→ EXERCISE:
Write the records out again exactly, but without pictures.

[[ EXERCISE DATA, beginning ]]

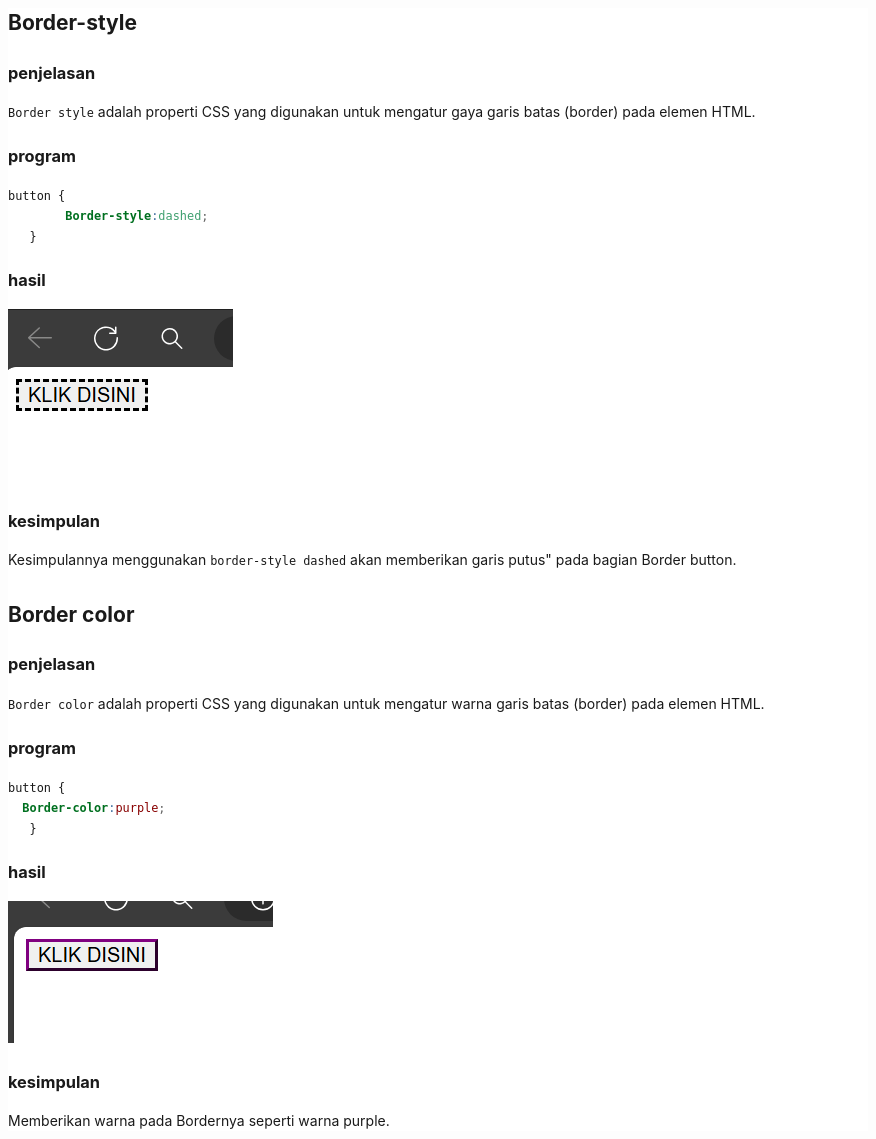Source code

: ## Border-style
### penjelasan
`Border style` adalah properti CSS yang digunakan untuk mengatur gaya garis batas (border) pada elemen HTML. 
### program
```css
button {
        Border-style:dashed;
   }
```
### hasil
![](assep/brsd.png)
### kesimpulan
Kesimpulannya menggunakan `border-style dashed` akan memberikan garis putus" pada bagian Border button.

## Border color
### penjelasan
`Border color` adalah properti CSS yang digunakan untuk mengatur warna garis batas (border) pada elemen HTML.
### program
```css
button {
  Border-color:purple;
   }
```
### hasil
![](assep/brclr.png)
### kesimpulan
Memberikan warna pada Bordernya seperti warna purple.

[[ EXERCISE DATA, end ]]

→ RESPONSE TO THIS TASK:
Source code

: ## Border-style
### penjelasan
`Border style` adalah properti CSS yang digunakan untuk mengatur gaya garis batas (border) pada elemen HTML. 
### program
```css
button {
        Border-style:dashed;
   }
```
### hasil
![](assep/brsd.png)
### kesimpulan
Kesimpulannya menggunakan `border-style dashed` akan memberikan garis putus" pada bagian Border button.

## Border color
### penjelasan
`Border color` adalah properti CSS yang digunakan untuk mengatur warna garis batas (border) pada elemen HTML.
### program
```css
button {
  Border-color:purple;
   }
```
### hasil
![](assep/brclr.png)
### kesimpulan
Memberikan warna pada Bordernya seperti warna purple.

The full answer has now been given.